“Un excellent film vampirique où le sang, la musique et l’histoire s’entrelacent avec brio.”
Après Creed, Black Panther et Judas and the Black Messiah, Ryan Coogler nous livre avec Sinners son œuvre la plus audacieuse, la plus dérangeante, et peut-être la plus aboutie. Loin d’un simple film d’horreur aux canines faciles, Sinners est un tour de force qui mêle habilement critique sociale, folklore vampirique, cynisme, musicalité et satire politique dans un bain de sang stylisé mais profondément réfléchi. L’intrigue se déroule en 1932, dans le Mississippi ségrégationniste, où les jumeaux Smoke et Stack Moore, vétérans de la Première Guerre mondiale et anciens membres de la pègre de Chicago, retournent dans leur ville natale de Clarksdale pour ouvrir un bar dansant destiné à la communauté noire locale. En toile de fond, le film explore les tensions raciales de l’époque, la résilience des Afro-Américains face à l’oppression, et la richesse culturelle du blues. L’arrivée de vampires, menés par l’Irlandais Remmick, symbolise de manière métaphorique les forces prédatrices cherchant à s’approprier la culture noire américaine. Résultat : ça va inéluctablement finir en Tarantino horrifique.

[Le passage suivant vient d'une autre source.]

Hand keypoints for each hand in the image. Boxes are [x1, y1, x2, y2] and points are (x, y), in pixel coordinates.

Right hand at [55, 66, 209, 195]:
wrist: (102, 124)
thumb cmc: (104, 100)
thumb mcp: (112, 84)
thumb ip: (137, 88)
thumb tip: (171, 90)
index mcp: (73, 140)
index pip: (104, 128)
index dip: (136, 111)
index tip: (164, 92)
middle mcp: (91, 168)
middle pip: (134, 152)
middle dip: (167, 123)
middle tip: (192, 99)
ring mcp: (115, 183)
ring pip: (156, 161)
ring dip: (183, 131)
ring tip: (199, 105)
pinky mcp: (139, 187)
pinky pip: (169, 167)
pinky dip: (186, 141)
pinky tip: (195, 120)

C’est un film profondément intelligent et porté par une écriture des personnages aux petits oignons, évitant facilement les archétypes. L’intrigue sert les personnages et les visions de chacun, et non l’inverse. Coogler renouvelle le genre horrifique en évitant les clichés habituels. Les scènes de tension sont savamment orchestrées, utilisant le silence, la musique et des plans maîtrisés pour instaurer une atmosphère oppressante sans abuser de jumps-scares artificiels propres au cinéma d’horreur. Il utilise également de façon habile le hors-champ et la suggestion, comme en témoigne la scène où l’Irlandais Remmick s’attaque à Mary.
Au-delà de sa volonté de faire flipper, Sinners s’amuse aussi avec son spectateur, de façon cynique, joviale et presque feel-good. En plein climax de tension, on ne peut pas bouder notre plaisir devant une scène incroyable où tous les vampires se mettent à chanter le mythique Rocky Road to Dublin. C’est fun, rythmé, alternant la tension et l’humour (bien que le scénario soit particulièrement porté sur le se**). Ryan Coogler convoque par ailleurs un bon nombre de références, du film Français Les Dents de la Nuit, jusqu’au Django Unchained de Quentin Tarantino. Il joue par ailleurs avec un autre procédé déjà utilisé dans le film de Mafieux “Legend” avec Tom Hardy, à savoir dupliquer son comédien central en deux personnages jumeaux. Michael B. Jordan arrive à s’en sortir avec les honneurs même si ce n’est non plus hyper marquant. Car le personnage qui vampirise l’attention c’est l’étonnant vampire Remmick.
L’Irlandais, joué par Jack O’Connell, est celui qui porte Sinners sur ses épaules, imposant son humour et sa bonhommie ambiante dans un style qui s’y prête pourtant peu. Dans cette pièce de théâtre grandeur nature, on tremble, on rit, on sursaute (parfois) mais surtout on s’amuse tellement Sinners vient dépoussiérer la pléiade de suites, remakes et reboots qui obstrue nos salles. Ryan Coogler confirme son talent de conteur engagé, capable de mêler divertissement et réflexion sociale. Avec une mise en scène soignée, des performances d’acteurs remarquables et une bande-son envoûtante, Sinners s’impose comme l’un des films incontournables de 2025.